### Your task
Nothing but an exact reproduction of the records, pictures excluded, should be returned.

### Given data

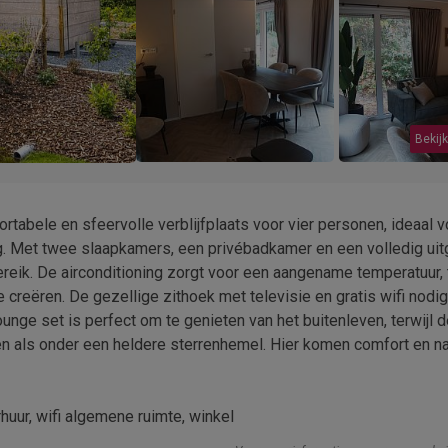
Bekijk
tabele en sfeervolle verblijfplaats voor vier personen, ideaal 
g. Met twee slaapkamers, een privébadkamer en een volledig uit
reik. De airconditioning zorgt voor een aangename temperatuur, t
e creëren. De gezellige zithoek met televisie en gratis wifi nodigt
unge set is perfect om te genieten van het buitenleven, terwijl d
ren als onder een heldere sterrenhemel. Hier komen comfort en na
huur, wifi algemene ruimte, winkel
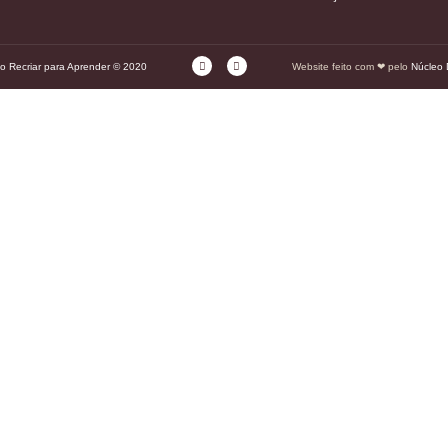
o Recriar para Aprender © 2020
Website feito com ❤ pelo
Núcleo D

### Result of the exercise
Bekijk
tabele en sfeervolle verblijfplaats voor vier personen, ideaal 
g. Met twee slaapkamers, een privébadkamer en een volledig uit
reik. De airconditioning zorgt voor een aangename temperatuur, t
e creëren. De gezellige zithoek met televisie en gratis wifi nodigt
unge set is perfect om te genieten van het buitenleven, terwijl d
ren als onder een heldere sterrenhemel. Hier komen comfort en na
huur, wifi algemene ruimte, winkel
o Recriar para Aprender © 2020
Website feito com ❤ pelo
Núcleo D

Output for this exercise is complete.